── Task data ──
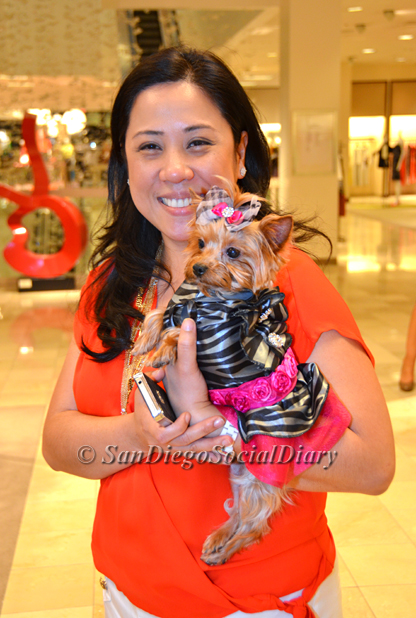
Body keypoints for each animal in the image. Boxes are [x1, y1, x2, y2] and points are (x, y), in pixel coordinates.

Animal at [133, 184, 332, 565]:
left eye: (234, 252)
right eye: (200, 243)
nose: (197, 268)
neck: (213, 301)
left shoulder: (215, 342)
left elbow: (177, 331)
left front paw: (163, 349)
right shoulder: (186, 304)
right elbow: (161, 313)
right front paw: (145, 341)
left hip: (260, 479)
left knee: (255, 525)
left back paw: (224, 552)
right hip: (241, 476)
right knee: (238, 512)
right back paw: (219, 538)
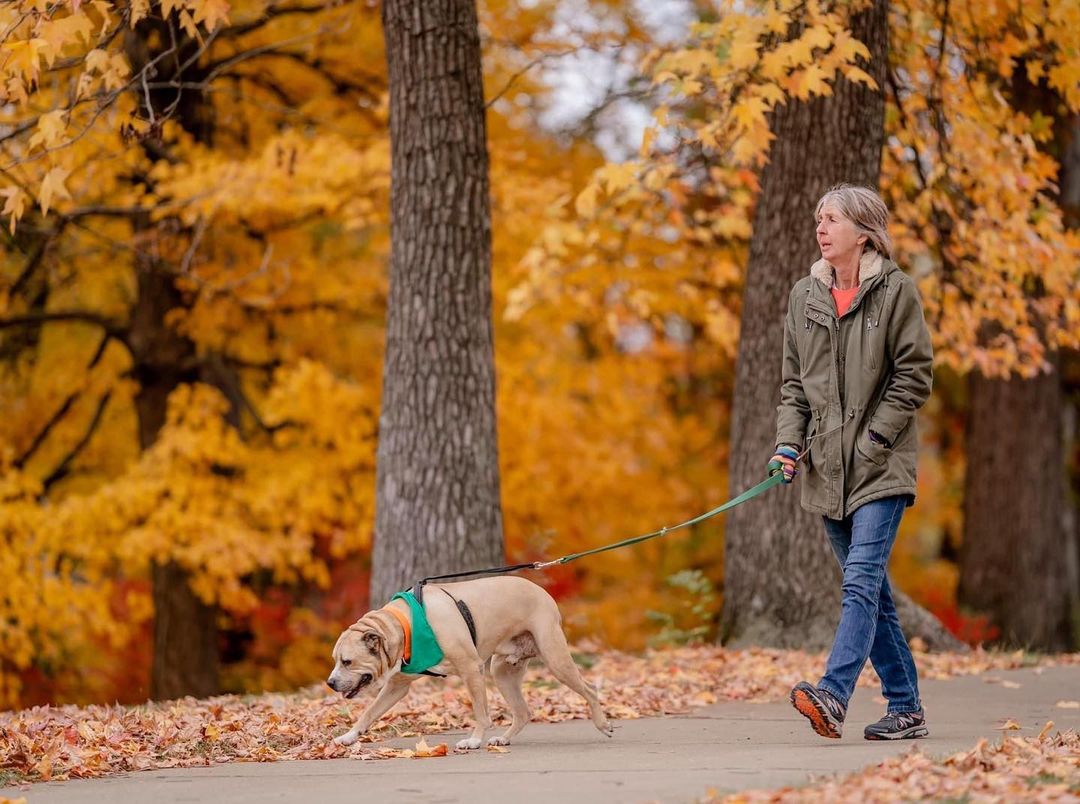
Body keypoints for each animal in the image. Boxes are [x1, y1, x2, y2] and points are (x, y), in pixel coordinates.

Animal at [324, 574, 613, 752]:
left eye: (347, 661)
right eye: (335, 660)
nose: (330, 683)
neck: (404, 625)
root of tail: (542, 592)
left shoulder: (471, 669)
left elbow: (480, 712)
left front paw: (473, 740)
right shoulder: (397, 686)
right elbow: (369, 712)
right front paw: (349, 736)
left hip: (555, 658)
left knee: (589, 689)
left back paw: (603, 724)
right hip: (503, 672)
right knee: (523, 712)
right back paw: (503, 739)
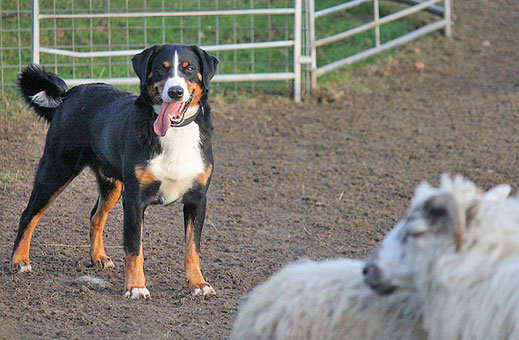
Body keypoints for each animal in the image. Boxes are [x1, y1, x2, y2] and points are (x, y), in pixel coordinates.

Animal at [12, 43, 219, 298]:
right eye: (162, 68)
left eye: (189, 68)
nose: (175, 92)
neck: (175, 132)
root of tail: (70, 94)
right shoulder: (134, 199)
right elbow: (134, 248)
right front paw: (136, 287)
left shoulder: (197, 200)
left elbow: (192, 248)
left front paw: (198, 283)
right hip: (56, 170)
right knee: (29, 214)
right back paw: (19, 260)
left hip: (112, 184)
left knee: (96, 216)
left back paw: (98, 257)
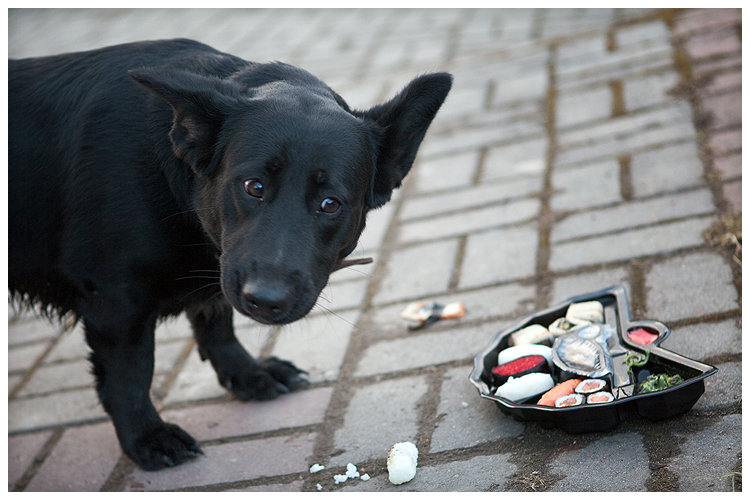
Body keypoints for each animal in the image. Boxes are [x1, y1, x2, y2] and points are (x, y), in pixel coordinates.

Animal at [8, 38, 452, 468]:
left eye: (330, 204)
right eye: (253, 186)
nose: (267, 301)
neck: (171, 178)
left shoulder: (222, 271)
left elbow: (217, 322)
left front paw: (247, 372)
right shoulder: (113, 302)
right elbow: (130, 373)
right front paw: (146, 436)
───
── Task data ──
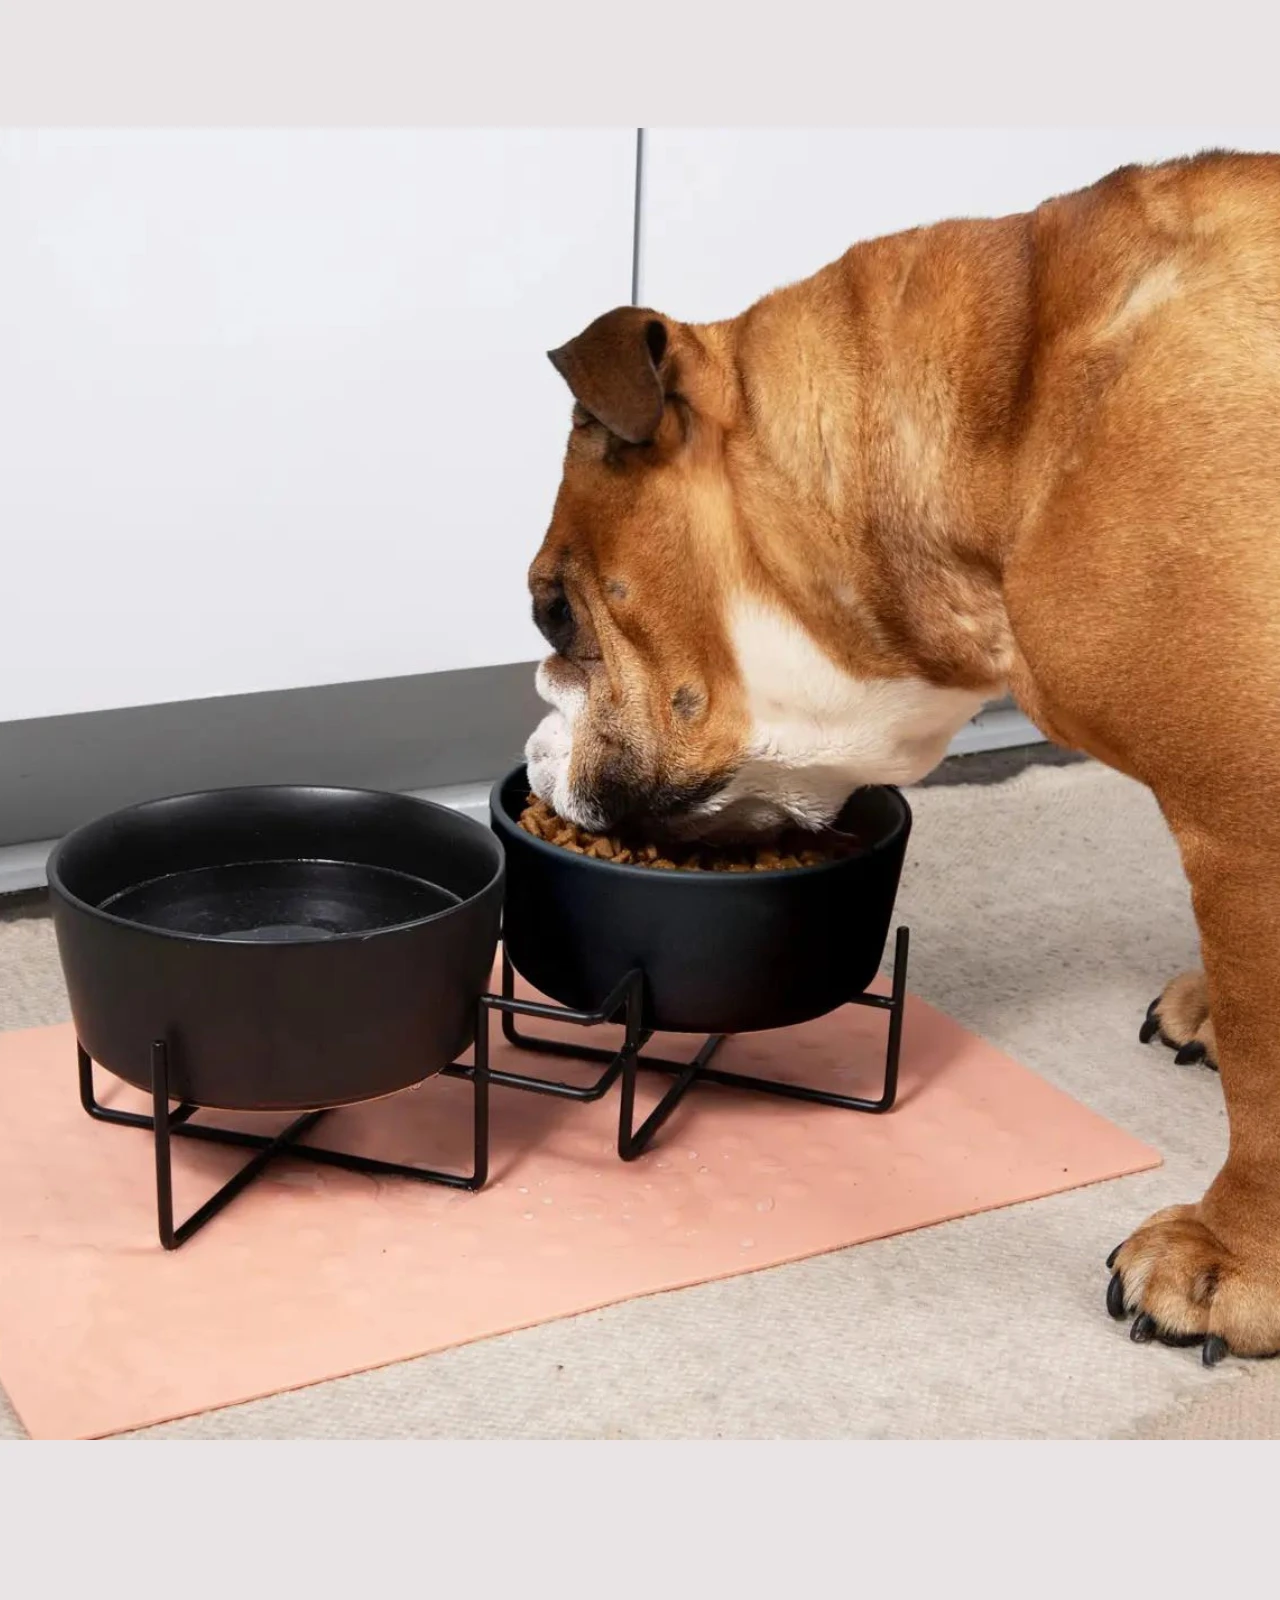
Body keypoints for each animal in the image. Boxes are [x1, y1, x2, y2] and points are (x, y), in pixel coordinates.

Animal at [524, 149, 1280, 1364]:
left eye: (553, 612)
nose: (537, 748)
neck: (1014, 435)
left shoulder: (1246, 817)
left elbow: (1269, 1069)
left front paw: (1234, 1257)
───
Exercise details
Of the lines above, retype only those from the line containing "left eye: (553, 612)" through the line containing "left front paw: (1234, 1257)", including both, exactly.

Reply to the task
left eye: (553, 612)
nose: (537, 748)
neck: (1014, 435)
left shoulder: (1246, 817)
left elbow: (1269, 1069)
left front paw: (1234, 1257)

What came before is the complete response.